2. Prächirurgische Diagnostik erfordert Kenntnis und Erfahrung, die man nicht rasch erwerben kann.
3. Neben die großen Zentren sind Kliniken getreten, die in kleinerem Umfang präoperativ und epilepsiechirurgisch tätig sind.
Mit diesem Band wollen wir nach dem Bethel-Praxisbuch »Allgemeine Epileptologie« (Bien 2021), das dem Punkt 1 Rechnung trägt, unsere Erfahrungen denen zur Verfügung stellen, die sich neu an die prächirurgische und epilepsiechirurgische Arbeit machen; ebenso wendet es sich an diejenigen, die kundig sind und ihre Erfahrungen mit denen eines anderen Zentrums vergleichen wollen; schließlich an jene, die Patienten betreuen, für die diese Therapieoption in Betracht kommt.
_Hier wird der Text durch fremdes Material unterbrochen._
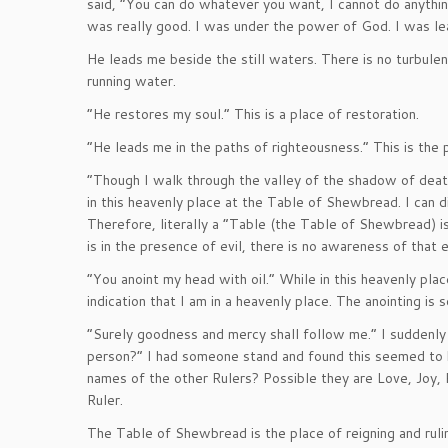
said, “You can do whatever you want, I cannot do anythi
was really good. I was under the power of God. I was le
He leads me beside the still waters. There is no turbulen
running water.
“He restores my soul.” This is a place of restoration.
“He leads me in the paths of righteousness.” This is the 
“Though I walk through the valley of the shadow of death
in this heavenly place at the Table of Shewbread. I can di
Therefore, literally a “Table (the Table of Shewbread) 
is in the presence of evil, there is no awareness of that 
“You anoint my head with oil.” While in this heavenly plac
indication that I am in a heavenly place. The anointing is
“Surely goodness and mercy shall follow me.” I suddenly
person?” I had someone stand and found this seemed to
names of the other Rulers? Possible they are Love, Joy, 
Ruler.
The Table of Shewbread is the place of reigning and rulin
Es ist ein Buch, in dem wir uns als Praktiker an Praktiker wenden und unser Vorgehen, aber auch unsere Hintergrund-Überlegungen mitteilen. Wir knüpfen damit wie schon mit der »Allgemeinen Epileptologie« an das Betheler »Praxisbuch Epilepsien« meines Vorgängers Prof. Wolf und seiner Mitarbeiter von 2003 an, das ebenfalls von Kohlhammer verlegt wurde (Wolf et al. 2003). Im vorliegenden Band stellen wir Fälle aus dem eigenen Krankengut zur Veranschaulichung vor. Gerade in diesem Feld der Neurologie und Neurochirurgie ist vieles Erfahrungswissen, das nur zum Teil durch Studien abgesichert werden kann. Unser Buch ersetzt nicht die großen englischsprachigen Textbücher der präoperativen Diagnostik und der Epilepsiechirurgie. Ebensowenig konkurriert es mit nationalen oder internationalen Leitlinien. Unser Anliegen steht zwischen diesen Polen: Wir wollen praktische Kenntnisse, unterlegt mit wissenschaftlichen Daten, anschaulich weitergeben. Unsere Hoffnung ist, dass dies unserem interdisziplinären Autorenteam gelungen ist.
Literatur
Bien CG (Hrsg.) (2021) Allgemeine Epileptologie. Das Bethel-Praxisbuch. Stuttgart: Kohlhammer.
Wolf P, Mayer T, Specht U, Thorbecke R, Boenigk H-E, Pfäfflin MH (Hrsg.) (2003) Praxisbuch Epilepsien: Diagnostik – Behandlung – Rehabilitation. Stuttgart: Kohlhammer.
1 HAB Anstaltsleitung 1, 280, § 237 vom 07.06.1988.